*Problem*. Would you copy out each line of the records below that includes the word "JSON"?

*Available data*.
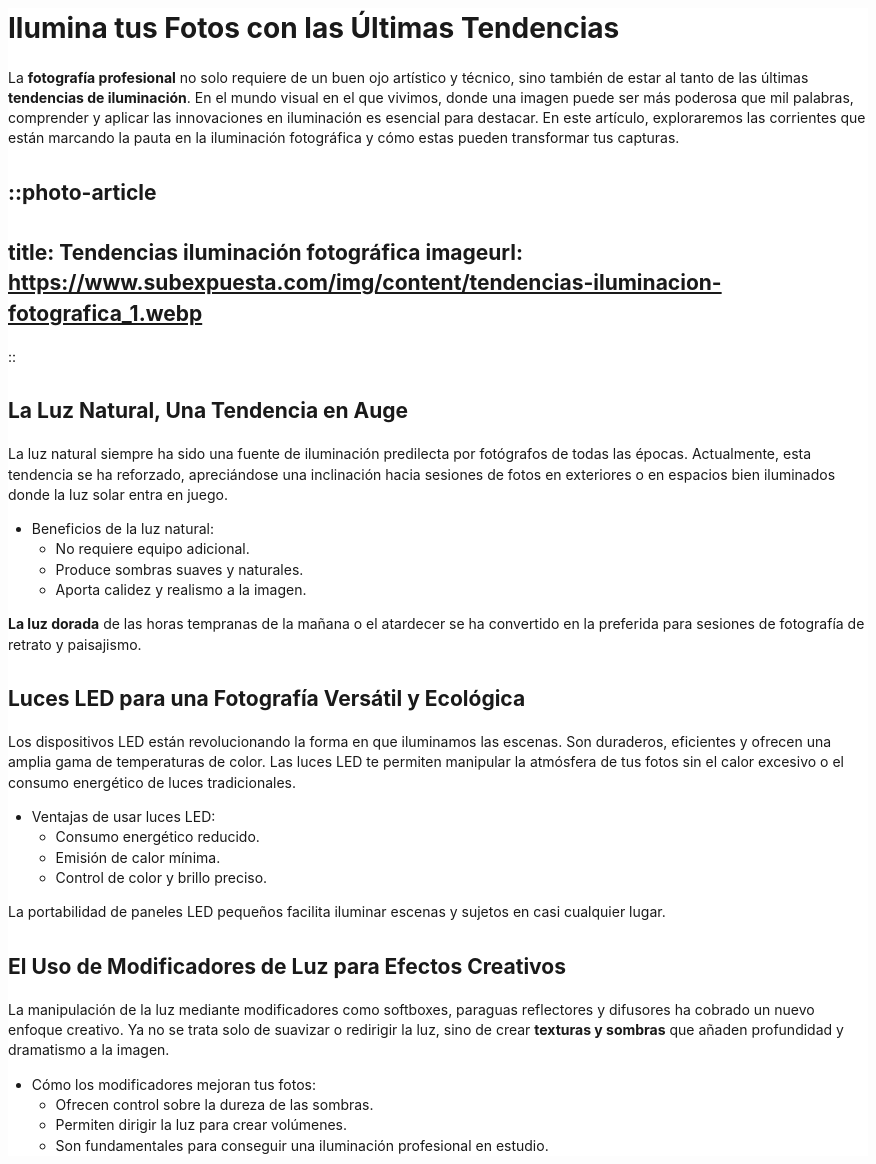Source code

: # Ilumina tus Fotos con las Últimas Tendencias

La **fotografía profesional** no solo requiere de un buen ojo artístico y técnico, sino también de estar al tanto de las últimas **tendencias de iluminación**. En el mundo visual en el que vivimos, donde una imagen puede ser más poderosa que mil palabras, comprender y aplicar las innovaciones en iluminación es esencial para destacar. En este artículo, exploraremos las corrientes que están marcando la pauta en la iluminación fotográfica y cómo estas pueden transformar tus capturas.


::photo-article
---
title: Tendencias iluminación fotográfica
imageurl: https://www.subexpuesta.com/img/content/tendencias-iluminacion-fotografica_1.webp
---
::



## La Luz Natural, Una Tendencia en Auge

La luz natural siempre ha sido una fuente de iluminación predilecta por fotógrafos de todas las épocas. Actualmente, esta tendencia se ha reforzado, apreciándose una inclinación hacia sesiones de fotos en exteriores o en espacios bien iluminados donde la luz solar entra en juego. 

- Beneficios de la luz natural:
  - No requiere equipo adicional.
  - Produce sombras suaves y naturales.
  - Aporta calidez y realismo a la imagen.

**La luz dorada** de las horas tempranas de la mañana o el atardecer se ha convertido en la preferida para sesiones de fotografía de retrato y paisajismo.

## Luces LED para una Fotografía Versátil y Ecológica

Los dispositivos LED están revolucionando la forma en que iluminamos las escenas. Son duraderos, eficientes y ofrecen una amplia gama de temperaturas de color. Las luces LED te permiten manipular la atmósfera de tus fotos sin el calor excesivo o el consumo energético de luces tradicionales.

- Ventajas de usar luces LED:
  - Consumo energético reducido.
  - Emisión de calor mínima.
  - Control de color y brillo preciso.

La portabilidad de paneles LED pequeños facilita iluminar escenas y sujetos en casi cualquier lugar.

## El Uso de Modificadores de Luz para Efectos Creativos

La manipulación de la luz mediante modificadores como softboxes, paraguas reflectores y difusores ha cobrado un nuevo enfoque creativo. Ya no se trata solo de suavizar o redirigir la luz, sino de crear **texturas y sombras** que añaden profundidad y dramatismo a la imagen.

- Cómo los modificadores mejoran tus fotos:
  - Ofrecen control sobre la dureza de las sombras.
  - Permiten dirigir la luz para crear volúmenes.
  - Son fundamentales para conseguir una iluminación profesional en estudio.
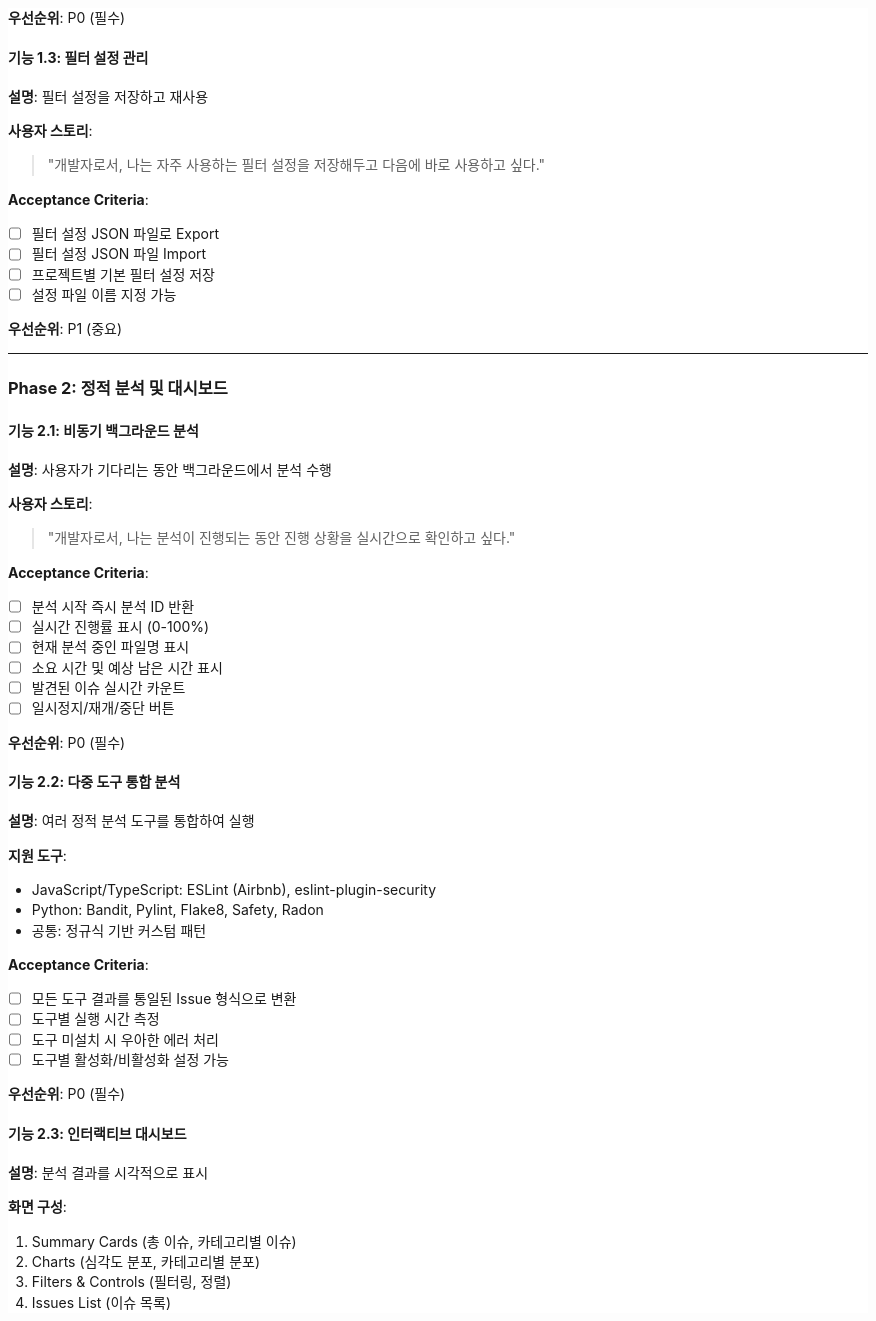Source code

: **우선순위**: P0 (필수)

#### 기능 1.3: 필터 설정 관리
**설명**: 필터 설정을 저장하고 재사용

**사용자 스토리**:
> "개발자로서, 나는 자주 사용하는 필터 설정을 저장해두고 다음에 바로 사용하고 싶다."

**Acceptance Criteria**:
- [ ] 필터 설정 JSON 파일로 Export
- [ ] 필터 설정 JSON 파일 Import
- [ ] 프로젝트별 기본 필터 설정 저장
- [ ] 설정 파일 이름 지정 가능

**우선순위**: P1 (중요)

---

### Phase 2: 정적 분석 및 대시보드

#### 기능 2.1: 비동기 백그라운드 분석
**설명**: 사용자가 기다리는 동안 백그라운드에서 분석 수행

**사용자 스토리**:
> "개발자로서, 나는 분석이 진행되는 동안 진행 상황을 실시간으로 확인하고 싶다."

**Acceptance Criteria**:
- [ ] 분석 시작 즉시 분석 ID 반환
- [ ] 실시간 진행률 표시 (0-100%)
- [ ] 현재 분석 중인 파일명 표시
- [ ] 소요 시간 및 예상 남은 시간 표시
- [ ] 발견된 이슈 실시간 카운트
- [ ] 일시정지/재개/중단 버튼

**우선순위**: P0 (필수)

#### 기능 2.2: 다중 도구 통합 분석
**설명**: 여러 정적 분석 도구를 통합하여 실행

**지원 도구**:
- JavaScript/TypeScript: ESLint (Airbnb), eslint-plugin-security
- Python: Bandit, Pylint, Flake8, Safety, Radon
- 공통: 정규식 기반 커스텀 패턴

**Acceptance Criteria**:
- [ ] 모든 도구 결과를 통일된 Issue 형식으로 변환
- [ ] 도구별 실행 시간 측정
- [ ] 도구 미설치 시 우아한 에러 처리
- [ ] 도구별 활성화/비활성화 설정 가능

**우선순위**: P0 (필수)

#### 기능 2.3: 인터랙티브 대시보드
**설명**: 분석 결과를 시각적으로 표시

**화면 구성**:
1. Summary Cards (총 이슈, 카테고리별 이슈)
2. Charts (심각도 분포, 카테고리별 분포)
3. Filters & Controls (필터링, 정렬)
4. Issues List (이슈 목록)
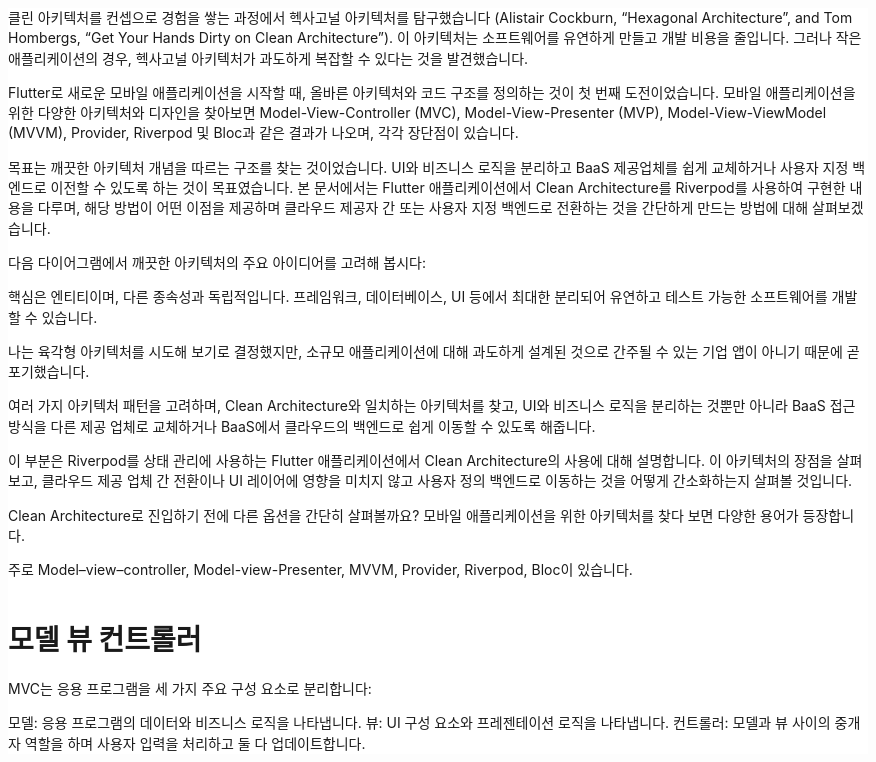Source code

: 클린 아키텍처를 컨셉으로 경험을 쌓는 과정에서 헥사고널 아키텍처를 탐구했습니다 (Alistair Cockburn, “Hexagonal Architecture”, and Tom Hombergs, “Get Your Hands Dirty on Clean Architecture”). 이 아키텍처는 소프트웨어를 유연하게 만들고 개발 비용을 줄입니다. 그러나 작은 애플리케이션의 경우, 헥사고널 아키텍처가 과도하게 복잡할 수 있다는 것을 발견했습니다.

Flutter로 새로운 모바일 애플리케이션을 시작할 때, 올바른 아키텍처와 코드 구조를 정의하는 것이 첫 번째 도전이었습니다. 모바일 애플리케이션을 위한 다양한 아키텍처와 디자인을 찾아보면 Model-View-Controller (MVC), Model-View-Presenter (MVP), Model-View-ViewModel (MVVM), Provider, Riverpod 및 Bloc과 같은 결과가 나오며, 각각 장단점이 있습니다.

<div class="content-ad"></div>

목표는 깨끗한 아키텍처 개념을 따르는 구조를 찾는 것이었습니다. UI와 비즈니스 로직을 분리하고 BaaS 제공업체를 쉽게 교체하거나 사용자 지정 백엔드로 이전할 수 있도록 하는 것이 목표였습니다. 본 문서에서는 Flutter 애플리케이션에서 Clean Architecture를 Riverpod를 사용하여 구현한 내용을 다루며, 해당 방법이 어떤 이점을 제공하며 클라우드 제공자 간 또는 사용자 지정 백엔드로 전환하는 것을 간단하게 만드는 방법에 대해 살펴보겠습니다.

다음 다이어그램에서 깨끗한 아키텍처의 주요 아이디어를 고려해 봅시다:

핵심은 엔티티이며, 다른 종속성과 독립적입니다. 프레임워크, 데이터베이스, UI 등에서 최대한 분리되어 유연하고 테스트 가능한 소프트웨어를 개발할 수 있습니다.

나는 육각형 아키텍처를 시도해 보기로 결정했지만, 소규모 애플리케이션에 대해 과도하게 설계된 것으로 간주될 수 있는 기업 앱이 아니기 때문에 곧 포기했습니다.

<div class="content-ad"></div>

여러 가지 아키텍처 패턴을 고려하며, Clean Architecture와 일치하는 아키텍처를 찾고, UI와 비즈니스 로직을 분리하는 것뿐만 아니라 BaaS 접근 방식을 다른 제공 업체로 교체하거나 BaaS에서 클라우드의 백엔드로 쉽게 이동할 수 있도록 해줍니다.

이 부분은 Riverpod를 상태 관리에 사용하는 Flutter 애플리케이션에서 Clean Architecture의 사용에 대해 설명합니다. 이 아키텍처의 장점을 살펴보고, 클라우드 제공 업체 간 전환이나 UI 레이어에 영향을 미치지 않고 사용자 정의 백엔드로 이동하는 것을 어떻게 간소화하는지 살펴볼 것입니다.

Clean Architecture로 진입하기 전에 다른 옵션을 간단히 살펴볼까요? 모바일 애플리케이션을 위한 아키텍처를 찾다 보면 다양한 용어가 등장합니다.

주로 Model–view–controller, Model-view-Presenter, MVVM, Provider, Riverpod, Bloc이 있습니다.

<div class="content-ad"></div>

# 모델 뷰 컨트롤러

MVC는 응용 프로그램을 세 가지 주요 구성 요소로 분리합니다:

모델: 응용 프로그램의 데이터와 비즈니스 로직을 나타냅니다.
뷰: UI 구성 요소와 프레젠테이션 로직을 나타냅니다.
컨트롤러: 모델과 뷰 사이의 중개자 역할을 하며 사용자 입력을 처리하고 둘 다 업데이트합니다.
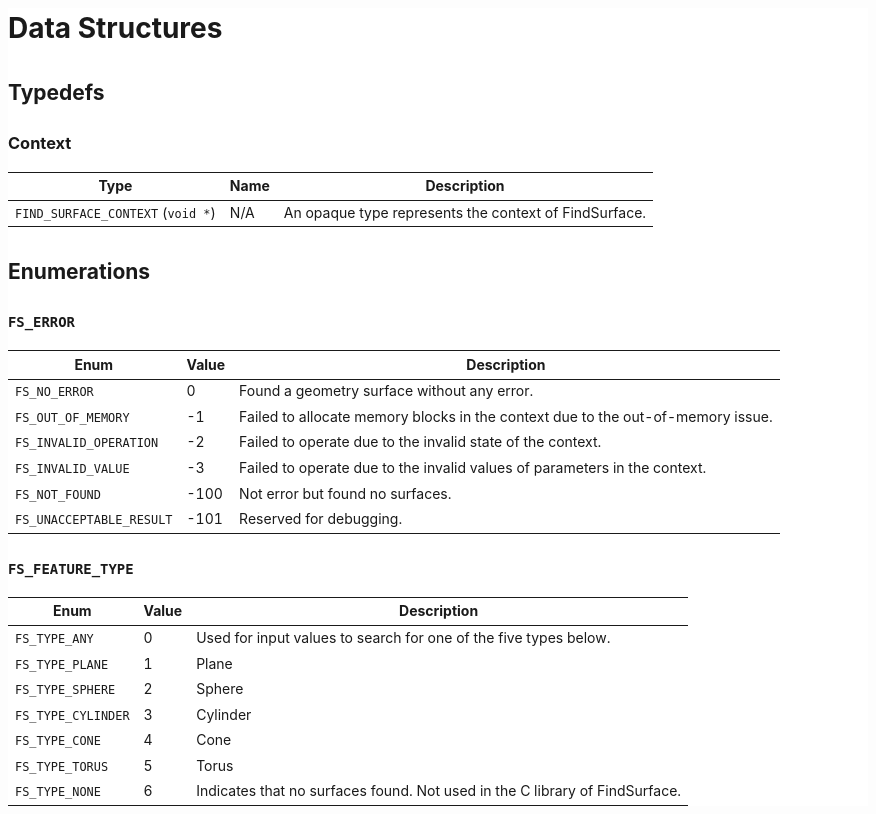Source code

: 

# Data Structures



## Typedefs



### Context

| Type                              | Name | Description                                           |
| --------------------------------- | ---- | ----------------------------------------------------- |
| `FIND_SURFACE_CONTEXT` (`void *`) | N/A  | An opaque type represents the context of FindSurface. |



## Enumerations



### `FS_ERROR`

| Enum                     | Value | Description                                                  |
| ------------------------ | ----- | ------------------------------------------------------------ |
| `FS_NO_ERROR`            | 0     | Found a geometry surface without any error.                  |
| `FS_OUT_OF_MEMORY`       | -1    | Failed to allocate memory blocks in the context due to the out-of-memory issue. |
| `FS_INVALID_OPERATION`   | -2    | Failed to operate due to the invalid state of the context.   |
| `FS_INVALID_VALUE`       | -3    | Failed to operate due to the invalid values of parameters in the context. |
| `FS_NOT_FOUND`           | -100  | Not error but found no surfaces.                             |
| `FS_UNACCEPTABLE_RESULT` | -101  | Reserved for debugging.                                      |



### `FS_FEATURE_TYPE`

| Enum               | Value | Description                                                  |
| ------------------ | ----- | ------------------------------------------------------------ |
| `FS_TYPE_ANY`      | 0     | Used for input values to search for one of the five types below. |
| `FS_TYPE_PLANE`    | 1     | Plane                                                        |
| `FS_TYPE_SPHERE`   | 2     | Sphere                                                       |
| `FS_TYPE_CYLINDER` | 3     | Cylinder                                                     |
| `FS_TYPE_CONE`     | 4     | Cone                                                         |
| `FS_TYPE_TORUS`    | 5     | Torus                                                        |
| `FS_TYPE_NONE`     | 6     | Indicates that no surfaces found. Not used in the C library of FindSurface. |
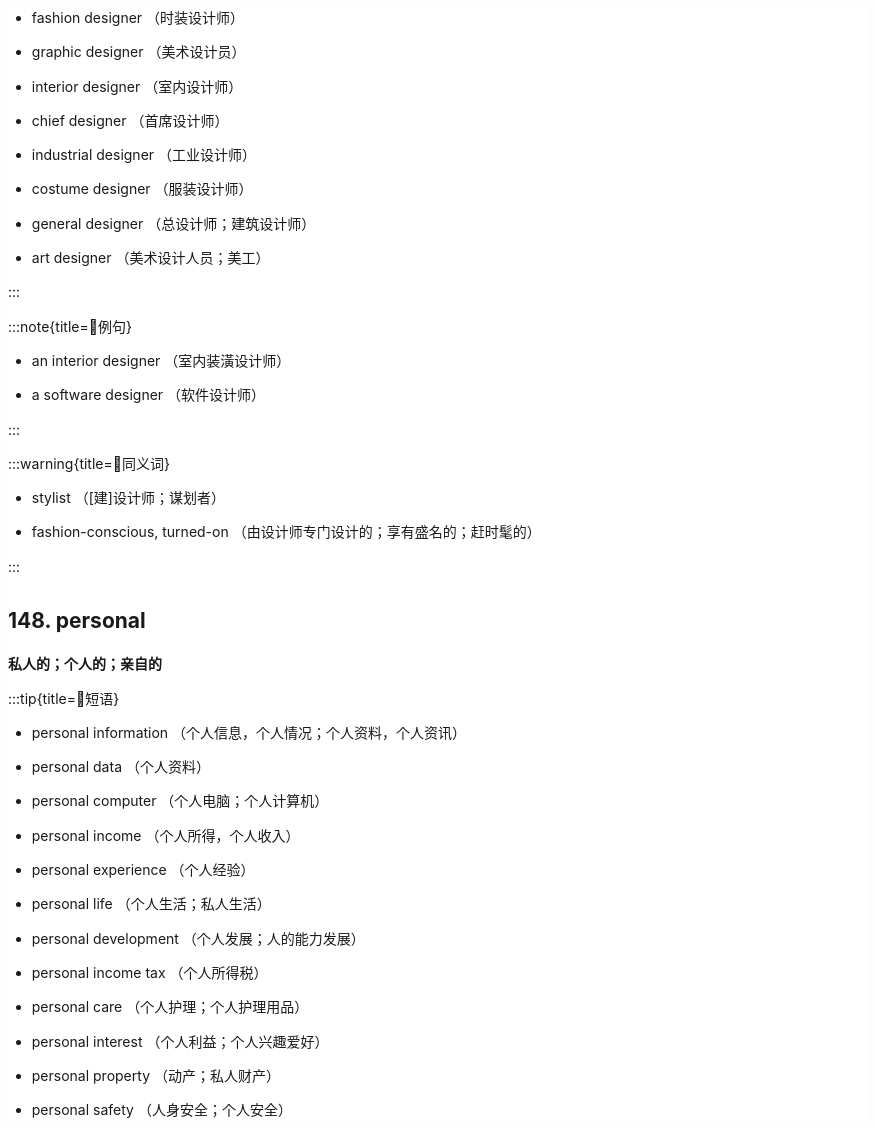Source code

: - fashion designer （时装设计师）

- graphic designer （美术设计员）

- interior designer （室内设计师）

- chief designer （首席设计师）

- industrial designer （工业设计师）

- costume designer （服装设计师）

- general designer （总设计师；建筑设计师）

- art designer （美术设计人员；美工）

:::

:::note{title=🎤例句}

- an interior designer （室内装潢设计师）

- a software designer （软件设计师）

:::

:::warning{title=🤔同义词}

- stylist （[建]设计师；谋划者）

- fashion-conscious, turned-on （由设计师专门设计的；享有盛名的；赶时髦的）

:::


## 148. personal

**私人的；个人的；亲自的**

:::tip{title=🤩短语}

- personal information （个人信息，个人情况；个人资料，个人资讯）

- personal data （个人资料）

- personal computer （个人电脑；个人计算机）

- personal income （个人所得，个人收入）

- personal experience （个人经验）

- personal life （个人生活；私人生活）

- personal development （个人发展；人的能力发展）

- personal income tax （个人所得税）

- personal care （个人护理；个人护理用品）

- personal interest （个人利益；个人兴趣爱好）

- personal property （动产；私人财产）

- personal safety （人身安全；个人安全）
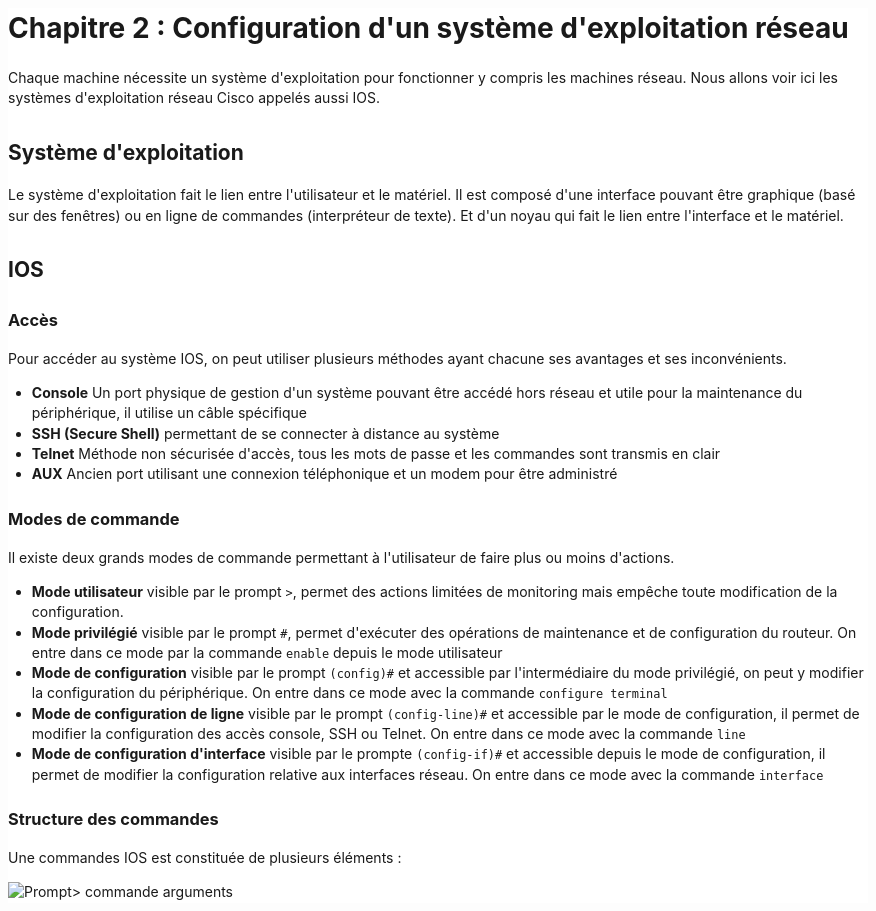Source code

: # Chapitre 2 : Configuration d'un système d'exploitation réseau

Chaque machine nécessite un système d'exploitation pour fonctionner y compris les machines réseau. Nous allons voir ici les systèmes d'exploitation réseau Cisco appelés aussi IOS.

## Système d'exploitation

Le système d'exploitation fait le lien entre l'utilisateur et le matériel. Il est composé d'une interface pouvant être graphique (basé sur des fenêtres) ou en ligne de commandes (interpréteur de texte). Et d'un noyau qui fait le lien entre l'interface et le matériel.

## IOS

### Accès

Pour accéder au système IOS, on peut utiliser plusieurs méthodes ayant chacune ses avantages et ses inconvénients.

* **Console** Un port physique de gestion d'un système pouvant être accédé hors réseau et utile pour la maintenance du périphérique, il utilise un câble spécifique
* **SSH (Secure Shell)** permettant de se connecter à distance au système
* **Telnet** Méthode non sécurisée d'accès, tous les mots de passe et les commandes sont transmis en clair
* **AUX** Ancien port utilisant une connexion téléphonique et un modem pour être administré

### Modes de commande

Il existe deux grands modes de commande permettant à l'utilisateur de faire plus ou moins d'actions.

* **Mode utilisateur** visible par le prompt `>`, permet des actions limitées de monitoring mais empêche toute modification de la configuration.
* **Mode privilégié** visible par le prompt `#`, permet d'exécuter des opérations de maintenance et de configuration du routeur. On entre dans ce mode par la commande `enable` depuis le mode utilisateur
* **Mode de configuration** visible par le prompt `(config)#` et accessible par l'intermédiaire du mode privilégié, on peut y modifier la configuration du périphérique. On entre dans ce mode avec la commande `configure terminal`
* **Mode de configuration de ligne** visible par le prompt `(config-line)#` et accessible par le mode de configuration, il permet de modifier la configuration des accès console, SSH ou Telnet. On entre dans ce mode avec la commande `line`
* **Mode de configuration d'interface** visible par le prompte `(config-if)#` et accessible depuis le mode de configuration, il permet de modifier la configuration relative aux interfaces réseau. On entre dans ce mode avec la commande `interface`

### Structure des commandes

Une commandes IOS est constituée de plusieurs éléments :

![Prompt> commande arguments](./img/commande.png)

*Solution to this problem*.
- [ ] 필터 설정 JSON 파일로 Export
- [ ] 필터 설정 JSON 파일 Import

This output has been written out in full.